View of CMU and the Carnegie Museums from the Cathedral of Learning, a Creative Commons Attribution (2.0) image from Jimmy · Lin’s photostream

After almost two years of work and dozens of community meetings with neighbors in Oakland, Shadyside, and Squirrel Hill, Carnegie Mellon University’s ambitious 10-year Master Plan was unanimously approved by City Council at the end of April. This plan builds on the strengths and successes of the 2002 plan and is the second CMU Master Plan that I’ve had the opportunity to mediate and lead, and one of many that I’ve been intimately involved in throughout my time on Council as both a staff member and an elected official. The plan includes hundreds of millions of dollars of new investment into the campus and will create high-quality jobs in a variety of sectors including construction, academia, and technology while still balancing those changes with the quality of life and character of the surrounding residential neighborhoods and commercial business districts. 

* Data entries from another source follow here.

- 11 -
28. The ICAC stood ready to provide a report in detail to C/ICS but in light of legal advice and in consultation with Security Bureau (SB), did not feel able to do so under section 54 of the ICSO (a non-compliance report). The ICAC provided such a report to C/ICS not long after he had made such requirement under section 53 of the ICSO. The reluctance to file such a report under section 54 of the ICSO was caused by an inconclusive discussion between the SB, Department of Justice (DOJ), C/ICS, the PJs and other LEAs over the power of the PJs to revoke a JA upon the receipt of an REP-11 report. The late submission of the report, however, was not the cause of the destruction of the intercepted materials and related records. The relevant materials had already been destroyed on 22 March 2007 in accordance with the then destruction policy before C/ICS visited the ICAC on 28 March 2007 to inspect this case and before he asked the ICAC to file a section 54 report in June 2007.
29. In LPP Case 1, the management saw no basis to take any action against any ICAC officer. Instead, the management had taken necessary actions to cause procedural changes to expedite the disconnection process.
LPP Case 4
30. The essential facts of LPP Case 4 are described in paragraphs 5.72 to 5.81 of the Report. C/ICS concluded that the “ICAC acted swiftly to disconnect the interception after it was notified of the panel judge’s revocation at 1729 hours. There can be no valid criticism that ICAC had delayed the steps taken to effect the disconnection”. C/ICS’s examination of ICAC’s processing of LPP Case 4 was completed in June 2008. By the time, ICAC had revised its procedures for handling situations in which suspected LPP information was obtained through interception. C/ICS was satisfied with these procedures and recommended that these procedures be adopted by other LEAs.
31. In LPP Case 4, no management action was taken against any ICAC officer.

Hamerschlag Hall and Cathedral of Learning, a Creative Commons Attribution (2.0) image from sksachin’s photostream

Some of the highlights of the plan include a new $70 million nano-bio-energy technologies facility, new academic buildings and improvements to existing buildings, additional student housing facilities, and a proposed hotel. While facilitating the expansion of an institution of higher-education is never easy and requires a great deal of give and take with the community, CMU and representatives of the surrounding neighborhoods and business districts worked together in good faith and achieved a model outcome which should serve as an example for other neighborhoods and other cities. Pittsburgh and the surrounding region will benefit greatly from enhanced capacity at the university and the surrounding neighborhoods will retain the character that makes them special for the people that call them home. I want to personally thank all of our partners in the community and at CMU for working so hard to make this Master Planning process a success. Click here to download the Master Plan.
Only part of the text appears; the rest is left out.